Nationalist parties have raised the political stakes ahead of the expected transfer to a UN tribunal next week of the captured Bosnian Serb war crimes suspect, whom some Serbs still consider a hero.
The ultra-nationalist Radical Party hinted on Friday that pro-western President Boris Tadic who it accuses of treachery for ordering Karadzic’s arrest could meet the same fate as assassinated Serbian prime minister Zoran Djindjic.
“We point out to Tadic that treason is never forgiven in Serbia,” Vjerica Radeta, a Radical Party deputy, told a press conference.
“We are not threatening (him), but we are warning of the curse which followed all the traitors in Serbian history,” she said, citing the 2003 murder of the reformist Djindjic.
Such rhetoric was common before the assassination of Djindjic, seen as the man behind the 2001 handover to the International Criminal Tribunal for the former Yugoslavia (ICTY) of autocratic Serbian president Slobodan Milosevic.
Milosevic died in his ICTY cell in The Hague in March 2006 before his trial for genocide and war crimes was completed.
Radeta’s comments were condemned by Tadic’s Democratic Party, which urged authorities to “to prevent any further escalation of hate speech and violence”. They came with the Radicals pressing ahead with their plans to stage a massive protest rally against the new government in Belgrade on Tuesday.
Even before Karadzic’s arrest, the Radicals and the party of former nationalist prime minister Vojislav Kostunica had blocked the work of the parliament.
On the day of his capture, the new government called a two-week pause of parliament because the filibuster was preventing the ratification of a rapprochement accord with the European Union and energy deal with Russia.
In an interview published by the news agency Beta on Saturday, Serbian Prime Minister Mirko Cvetkovic expressed disappointment with the opposition.

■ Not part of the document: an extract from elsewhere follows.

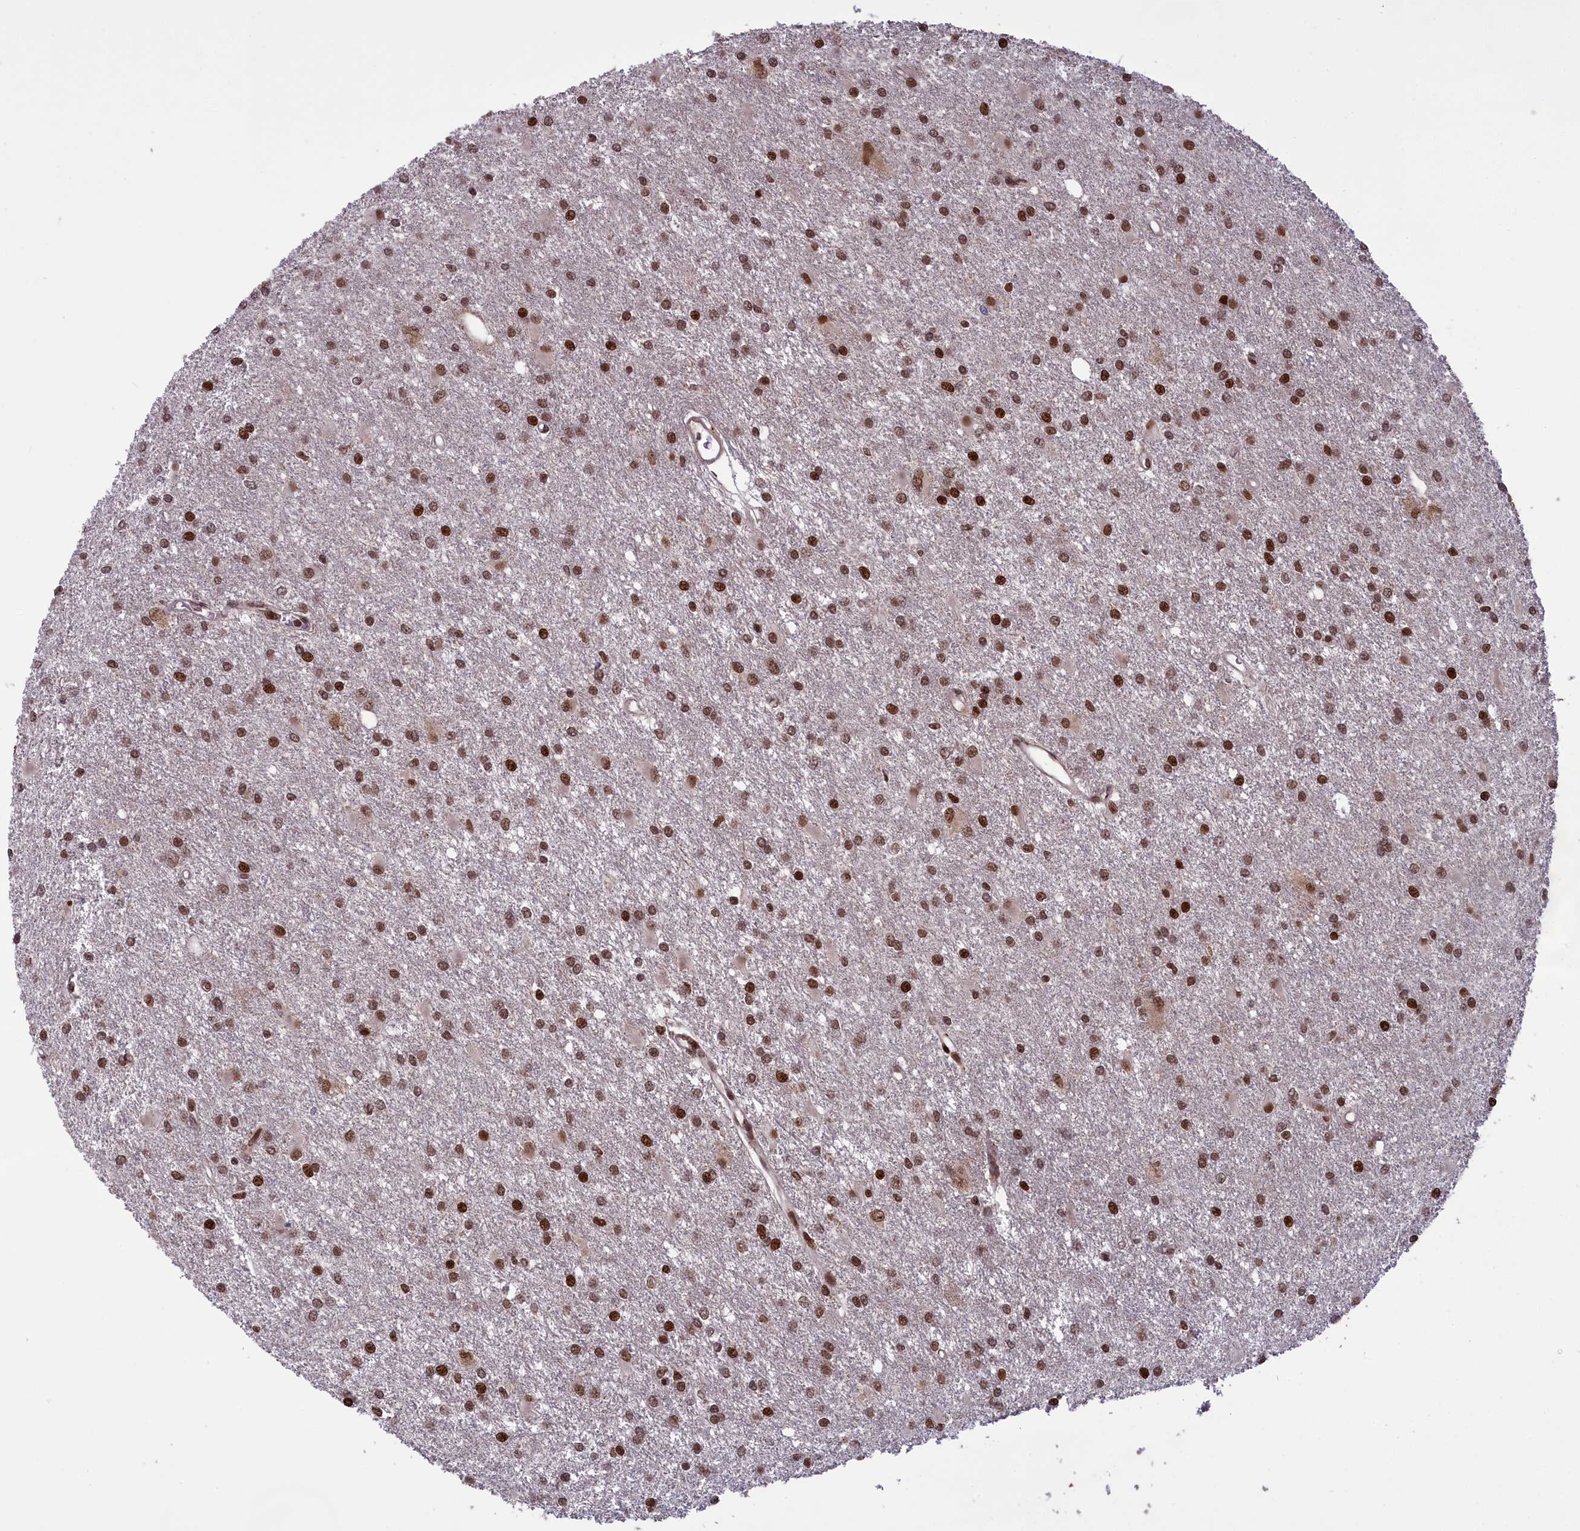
{"staining": {"intensity": "moderate", "quantity": ">75%", "location": "nuclear"}, "tissue": "glioma", "cell_type": "Tumor cells", "image_type": "cancer", "snomed": [{"axis": "morphology", "description": "Glioma, malignant, High grade"}, {"axis": "topography", "description": "Brain"}], "caption": "Immunohistochemistry (IHC) (DAB (3,3'-diaminobenzidine)) staining of human high-grade glioma (malignant) demonstrates moderate nuclear protein expression in about >75% of tumor cells.", "gene": "RELB", "patient": {"sex": "female", "age": 50}}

“The speed of Serbia’s EU integration depends on the effectiveness of the work of the parliament,” said Cvetkovic, who lamented the opposition’s “irresponsible” obstruction of the assembly.

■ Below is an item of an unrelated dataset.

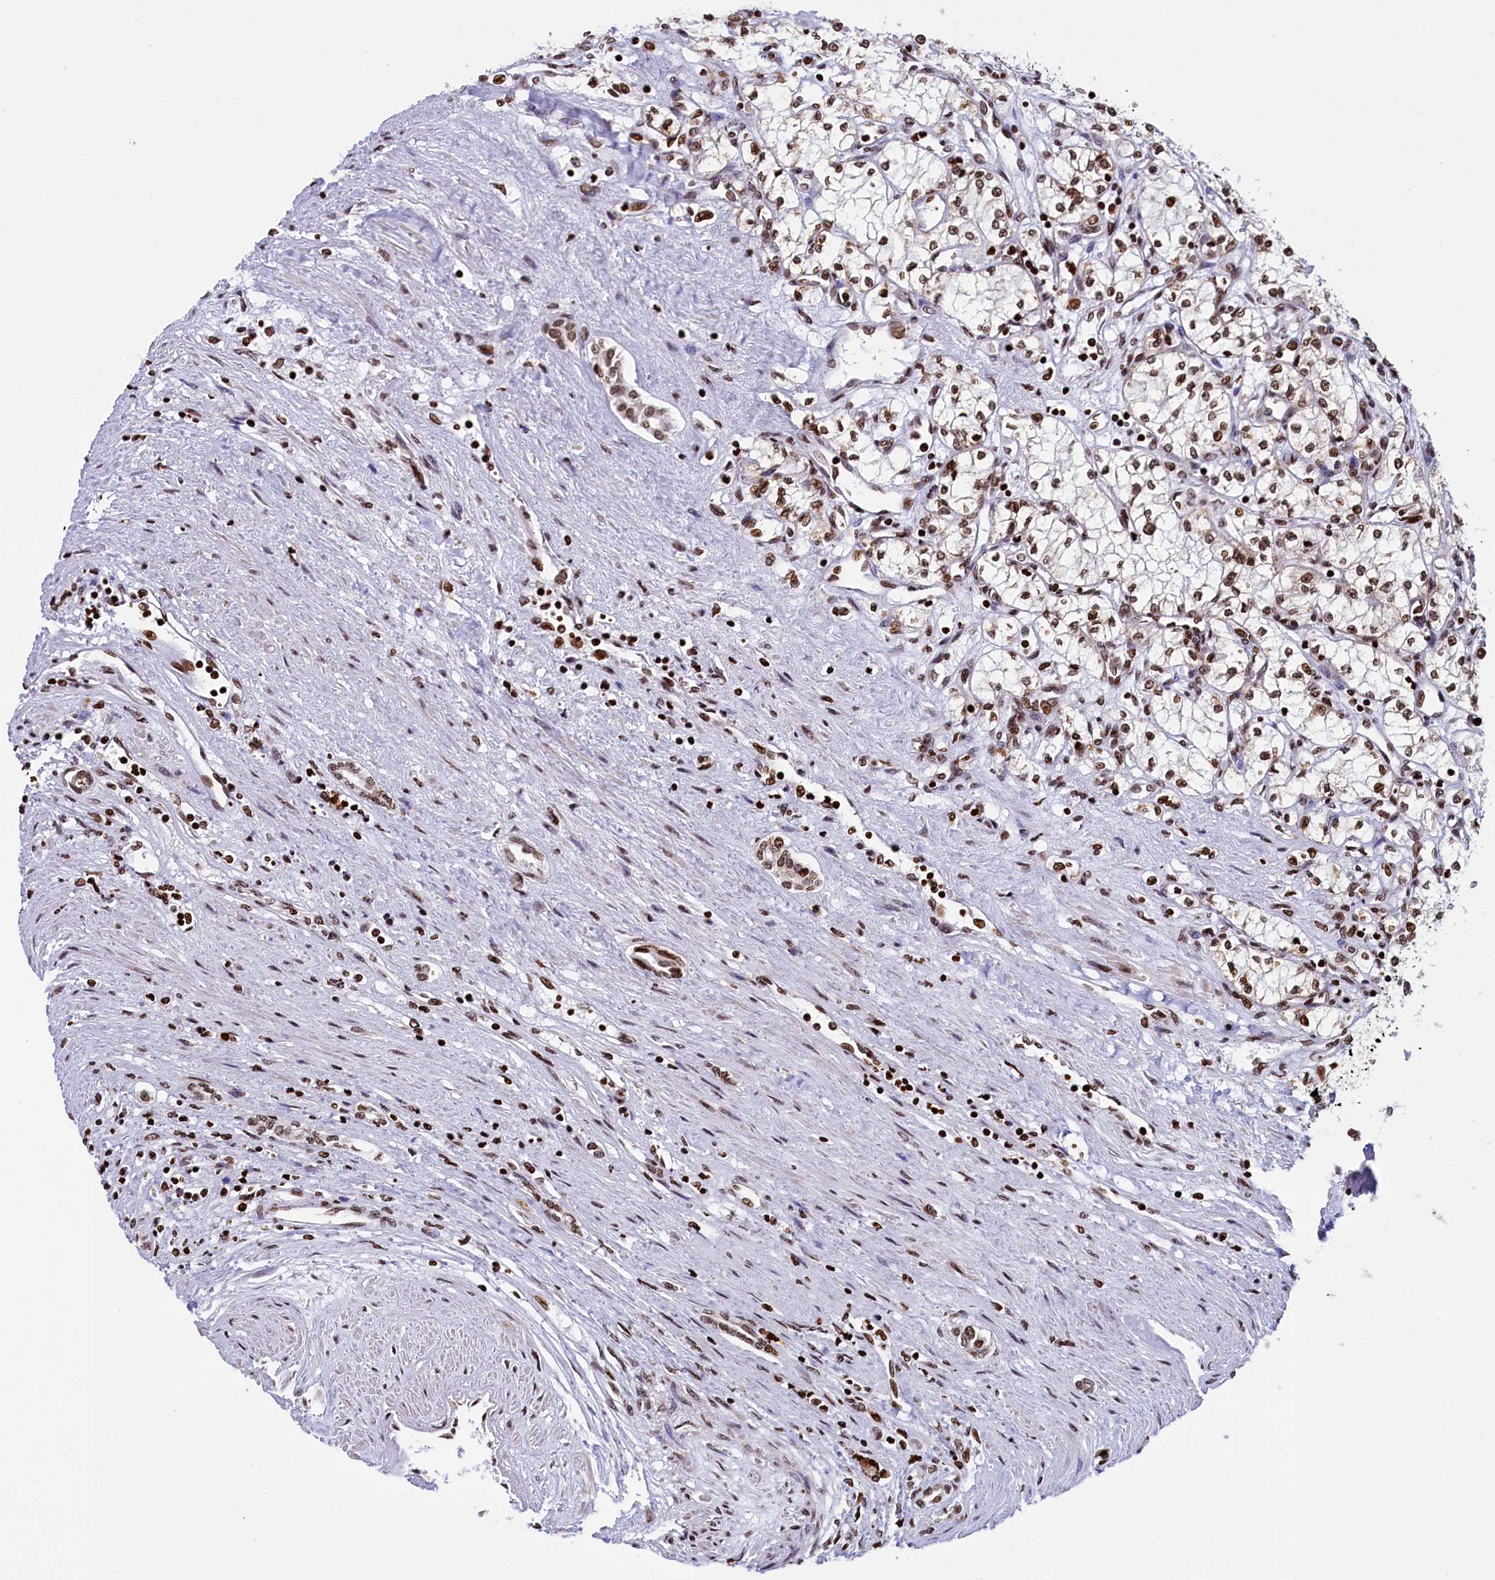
{"staining": {"intensity": "moderate", "quantity": ">75%", "location": "nuclear"}, "tissue": "renal cancer", "cell_type": "Tumor cells", "image_type": "cancer", "snomed": [{"axis": "morphology", "description": "Adenocarcinoma, NOS"}, {"axis": "topography", "description": "Kidney"}], "caption": "There is medium levels of moderate nuclear expression in tumor cells of renal cancer, as demonstrated by immunohistochemical staining (brown color).", "gene": "TIMM29", "patient": {"sex": "male", "age": 59}}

Political analyst Dusan Janjic said the opposition was using Karadzic’s arrest as an occasion to destabilise the new government, a coalition including Milosevic’s reformed Socialists which was sworn in on July 7.
“The opposition is obviously marginalised and is trying to impose some kind of ... fear,” said Janjic, the director of the non-governmental Forum for Ethnic Relations. “They are counting on the passive attitude of the ruling majority, notably the Socialists, to prolong this story as long as possible and to be on the streets in order to get the public’s attention,” he said.
Hundreds of ultra-nationalists have already marched on Belgrade’s avenues each day since the Karadzic arrest, some of them venting their fury by attacking journalists.
Another analyst indicated the opposition was taking advantage of Serb anger with the ICTY’s recent decisions to acquit former Kosovo prime minister Ramush Haradinaj and Bosnian Muslim military commander Naser Oric.
“It’s a convenient moment for them because a small percentage (of citizens) believe that The Hague tribunal can achieve justice,” Slobodan Reljic, the editor-in-chief of the newsweekly NIN, said.
The public’s “confidence was decreasing with The Hague tribunal and relations with the West as someone who promises a lot but doesn’t offer anything,” said Reljic.